What My Grocery List Says About Me
Every Sunday night, I scribble out a grocery list. It usually starts on the back of a bill, a receipt, or a child’s doodled masterpiece—whatever paper I can grab first. It’s never tidy. But it’s honest.
As I make that list, I can see the rhythms of our life showing up in ink: yogurt for my daughter who insists on pink spoons, the brand of rice my husband swears tastes better, lemons because I put them on everything, and always, always eggs.
There are weeks I try to be ambitious—add lentils, try a new grain, buy a spice I can’t pronounce. But most of the time, I come back to what I know. What we eat when we’re tired. What fills the house with warmth.
Turns out, your grocery list says a lot about you. What comforts you. What you believe is worth eating again and again. What kind of meals you want your kids to remember.
My Staples Say Stability
Some ingredients never leave the list: eggs, butter, onions, rice, garlic. These are my grounding ingredients. With these, I can cook almost anything—simple, nourishing, real.
I grew up in a house where food was predictable in the best way. You knew dinner was coming. You knew what it might taste like. These staples are my way of offering that same comfort to my family.
Even when everything else feels scattered, I can pull dinner together with these basics. They’re my kitchen security blanket.

The Quirky Add-Ons
Then there are the oddball items that always make their way in: tahini, two kinds of mustard, pickled jalapeños, and the fancy crackers only I eat. They don’t belong to a meal plan. They belong to me.
These are the little luxuries that make cooking feel like play again. They remind me that food isn’t just fuel—it’s curiosity, creativity, joy.
Sometimes those tiny things—the chili crisp, the chocolate chips, the bunch of herbs I didn’t plan for—are what turn a simple weeknight meal into something memorable.
Reflecting Our Family Rhythms
When I look at our list, I see our week: snack items for lunchboxes, frozen dumplings for quick dinners, bananas that will get too ripe, and bread that will disappear too fast.
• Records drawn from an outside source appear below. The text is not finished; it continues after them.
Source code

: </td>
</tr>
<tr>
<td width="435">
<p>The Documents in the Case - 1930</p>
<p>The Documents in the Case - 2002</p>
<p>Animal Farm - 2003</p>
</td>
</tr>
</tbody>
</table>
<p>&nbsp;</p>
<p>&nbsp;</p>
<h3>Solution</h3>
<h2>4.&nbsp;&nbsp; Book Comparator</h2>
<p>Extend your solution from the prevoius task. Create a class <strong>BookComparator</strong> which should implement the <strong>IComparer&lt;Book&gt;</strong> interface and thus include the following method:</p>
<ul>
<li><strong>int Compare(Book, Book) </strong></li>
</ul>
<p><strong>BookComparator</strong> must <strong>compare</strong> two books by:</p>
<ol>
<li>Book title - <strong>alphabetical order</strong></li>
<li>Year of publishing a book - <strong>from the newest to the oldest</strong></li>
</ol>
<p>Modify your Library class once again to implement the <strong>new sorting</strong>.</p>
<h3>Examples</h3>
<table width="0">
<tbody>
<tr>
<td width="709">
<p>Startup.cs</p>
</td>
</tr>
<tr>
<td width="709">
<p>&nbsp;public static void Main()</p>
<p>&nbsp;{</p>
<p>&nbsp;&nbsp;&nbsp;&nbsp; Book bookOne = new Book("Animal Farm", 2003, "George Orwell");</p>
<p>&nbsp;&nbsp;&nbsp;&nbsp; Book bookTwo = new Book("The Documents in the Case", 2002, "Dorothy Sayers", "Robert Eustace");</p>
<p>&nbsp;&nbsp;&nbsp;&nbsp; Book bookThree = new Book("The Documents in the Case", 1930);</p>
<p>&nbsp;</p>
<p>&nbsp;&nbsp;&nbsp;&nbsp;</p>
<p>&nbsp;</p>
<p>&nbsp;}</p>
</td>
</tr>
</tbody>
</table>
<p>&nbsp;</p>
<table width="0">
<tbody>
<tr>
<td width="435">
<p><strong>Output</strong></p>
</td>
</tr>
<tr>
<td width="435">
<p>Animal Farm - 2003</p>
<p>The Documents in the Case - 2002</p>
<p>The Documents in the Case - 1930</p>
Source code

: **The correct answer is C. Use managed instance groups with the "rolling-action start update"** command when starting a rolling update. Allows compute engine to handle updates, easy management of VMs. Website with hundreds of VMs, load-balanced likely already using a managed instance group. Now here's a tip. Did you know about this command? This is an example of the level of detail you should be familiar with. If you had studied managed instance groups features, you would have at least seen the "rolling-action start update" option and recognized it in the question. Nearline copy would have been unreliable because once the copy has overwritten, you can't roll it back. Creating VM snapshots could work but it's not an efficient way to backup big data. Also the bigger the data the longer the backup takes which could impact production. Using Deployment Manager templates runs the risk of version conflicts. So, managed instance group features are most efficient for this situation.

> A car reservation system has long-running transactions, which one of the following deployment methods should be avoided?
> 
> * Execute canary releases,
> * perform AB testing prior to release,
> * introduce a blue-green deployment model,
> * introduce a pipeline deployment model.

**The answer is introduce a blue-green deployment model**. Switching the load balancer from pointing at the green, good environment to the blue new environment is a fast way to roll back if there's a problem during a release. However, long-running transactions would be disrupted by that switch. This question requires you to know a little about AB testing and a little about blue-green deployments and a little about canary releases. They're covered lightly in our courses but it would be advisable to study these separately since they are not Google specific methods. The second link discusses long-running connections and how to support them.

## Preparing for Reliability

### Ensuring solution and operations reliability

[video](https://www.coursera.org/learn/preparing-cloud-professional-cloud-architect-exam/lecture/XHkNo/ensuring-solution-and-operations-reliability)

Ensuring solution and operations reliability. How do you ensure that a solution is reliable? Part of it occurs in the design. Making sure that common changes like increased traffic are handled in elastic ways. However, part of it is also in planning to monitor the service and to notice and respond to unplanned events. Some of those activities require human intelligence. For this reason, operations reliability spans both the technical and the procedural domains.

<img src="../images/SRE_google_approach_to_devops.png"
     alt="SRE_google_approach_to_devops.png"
Some weeks I notice more greens—maybe because I felt like we needed it. Other weeks, it’s extra cereal and fruit because everyone’s in a breakfast-for-dinner mood.
The list is less about meals and more about moments. School mornings, family nights, solo lunches, that late-night toast I always sneak after the kids are asleep.
The Cooking Habits It Reveals
My list tells the truth about how I cook: minimalist but intentional. I don’t buy much that won’t get used in at least three different ways.
I buy chicken thighs, not breasts. I always buy fresh herbs. I skip premade sauces but stock four vinegars. I can’t go a week without lemons, garlic, or ginger. I use my freezer more than my microwave.
It tells you I like real food, but I’m not fussy. I like flavor over flash. And I like cooking that works around my life, not the other way around.
What I’ve Learned from the List
Your grocery list evolves with you. When I had babies, it was all snacks and freezer waffles. When I was freelancing and alone at home, it was soups, bread, and simple greens. Now it’s a little bit of everything.
It’s not a plan. It’s a portrait. A reflection of the season we’re in—busy, tired, hopeful, curious.
And no matter how many times I try to go fully digital, I always come back to the paper version. I like to cross things off. I like to doodle in the margins.
It’s imperfect, like our meals. But it’s real.
Final Thoughts
What shows up on your grocery list without fail? What can’t you cook without, and what’s that one odd item that’s always just for you?
Mine includes peanut butter, sharp cheddar, rice noodles, and lemon zest in a jar. Not because I always use them—but because they remind me of what I like, and how I care.
In the end, the list is less about what we need, and more about who we are when we gather around the table. What does your list say about you?